Fig. 1: Demonstration of jam propagation and dissipation from a typical bottleneck in traffic network.
figure 1

a Demonstration of congestion size S associated with a bottleneck in an illustrated network. b Several snapshots of the congested road segments during the growth stage at 7:20, 7:30, and 7:50 for a specific but typical bottleneck on Monday, October 12, 2015, in Beijing. The congestions originated from the bottleneck (circled red solid link), and gradually developed to more congestion (light red dashed links) in the upstream neighboring streets. The arrows of the links are the directions of traffic flow. c The size S changes over time. This congestion component lasted for more than 3 h after its bottleneck emerged. Its maximal size SP reached 11 road segments at 7:50, and then the size S began to decrease until it completely vanished at 10:50. Note that the recovery duration is much longer than the growth, which is a common feature of the bottleneck dynamics (see Fig. 2). d Several snapshots of the congested road segments during the recovery stage at 7:50, 8:20, and 10:40. The congestion component gradually dissolves after its maximal size (light green dashed links) as the road segments become no longer congested.

Figure 1 demonstrates the real-time spatiotemporal dynamics of a typical bottleneck on Monday, October 12, 2015, in Beijing, where three snapshots of the congested roads connected to the bottleneck during growth stage are displayed in Fig. 1b and three snapshots of the congested roads connected to the bottleneck during recovery stage are displayed in Fig. 1d. During the growth stage, increasing of the newly congested road segments associated with the bottleneck is faster than the recovered road segments, and this jam component propagates to its maximal size \({S}_{P}\) = 11 at 7:50 (Fig. 1b, c). After the peak time, the congestions began to dissolve and the size of the jam component started to decrease, reaching size S = 4 at 8:20, and size S = 1 at 10:40. By 10:50, the jam component dissolved completely and resulted in uncongested traffic. Once the traffic congestion created by a specific bottleneck has been dissolved, a new bottleneck may emerge from the same place to initiate another congestion component (more patterns of bottleneck dynamics are given in Supplementary Figs. 3 and 4).

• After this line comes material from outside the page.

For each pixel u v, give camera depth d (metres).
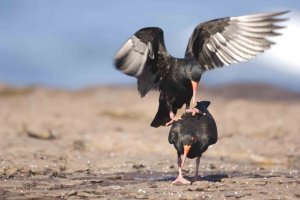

Additionally, we find that the network’s propagation and dissipation of traffic congestions originated from a specific bottleneck, can be quantitatively described by a simple dynamical equation

$$\frac{dS(t)}{dt}=G(t)-R(t)$$
(2)

which is an extension of the classical bottleneck model37,47,56 that characterizes the queues from a bottleneck as the accumulations of single-car particles in a simplified corridor (see Supplementary Note 3 and Supplementary Fig. 5). Here, \(G(t)\) and \(R(t)\) are respectively the number of newly developed congested roads and the number of newly recovered roads associated with the bottleneck at time window t (see Supplementary Note 4 and Supplementary Figs. 6 and 7). Therefore, the existing size \(S(t)\) in the congestion component at time window t is the integration of the difference between \(G(t)\) and \(R(t)\) from the time \({t}_{B}\) when a bottleneck B occurred up to current time window t, given by

$$S(t)={\int }_{{t}_{B}}^{t}(G(u)-R(u))du$$
(3)

Distributions of growth and recovery durations

To explore the evolution durations of growth and recovery stages, we follow the dynamics (or lifespan) of each traffic bottleneck in the entire road networks of Beijing and Shenzhen during 1 month. To this end, we compute the vectors of growth duration \({T}_{G}=\{{T}_{G}^{1},\cdots,{T}_{G}^{N}\}\) and recovery duration \({T}_{R}=\{{T}_{R}^{1},\cdots,{T}_{R}^{N}\}\). Here, \({T}_{G}^{i}\) and \({T}_{R}^{i}\) are respectively the growth and recovery durations of bottleneck \(i\), and N is the total number of bottlenecks, which is over 670,000 during a typical workday in Beijing and over 180,000 in Shenzhen. The distributions of durations \({T}_{G}\) and \({T}_{R}\) on Friday, October 16, 2015, in both cities are presented in Fig. 2a, b. The results show that the distribution of \({T}_{R}\) is significantly broader than that of \({T}_{G}\). Bottlenecks spend at most 100 min to reach the maximal size \({S}_{P}\), while they might spend up to 1000 min to recover to an uncongested state. The complementary cumulative distribution function (CCDF) of growth duration \({T}_{G}\) is well approximated by the exponential distribution

$$p({T}_{G}\ge x)\sim {e}^{-{\lambda }_{G}x}$$
(4)

with exponents \({\lambda }_{G}\) of 0.24 for Beijing and 0.27 for Shenzhen on Oct. 16. The CCDF of recovery duration \({T}_{R}\) is well approximated by the power law distribution

$$p({T}_{R}\ge x)\sim {x}^{-{\beta }_{R}}$$
(5)

with \({\beta }_{R}\) of 1.82 for Beijing and 1.92 for Shenzhen. We fit both the CCDF (Supplementary Figs. 811) and probability distribution (Supplementary Figs. 12 and 13) to describe the main part of \({T}_{G}\) and \({T}_{R}\), and find that they have similar distribution patterns in different days. In addition, CCDF of the ratio \(r={T}_{R}/{T}_{G}\) of each congestion component follows also a power-law distribution \(p(r\ge x)\sim {x}^{-{\beta }_{r}}\) with exponents \({\beta }_{r}\) around 2.1 ± 0.09 on workdays in Beijing and 2.16 ± 0.05 on workdays in Shenzhen (see Supplementary Figs. 14 and 15 for CCDF of r, and Supplementary Figs. 16, 17 and 18 for distribution of r). For sensitivity analysis, we absorb very short roads into the junctions or consider congestion length in the definition of congestion size S(t), and find that the CCDFs of the \({T}_{G}\) and \({T}_{R}\) are robust (Supplementary Note 5 and Supplementary Figs. 19, 20 and 21). We also study the bottleneck dynamics by smoothing the traffic conditions in different time intervals, and find CCDFs of \({T}_{G}\) and \({T}_{R}\) follow similar distributions (Supplementary Fig. 22).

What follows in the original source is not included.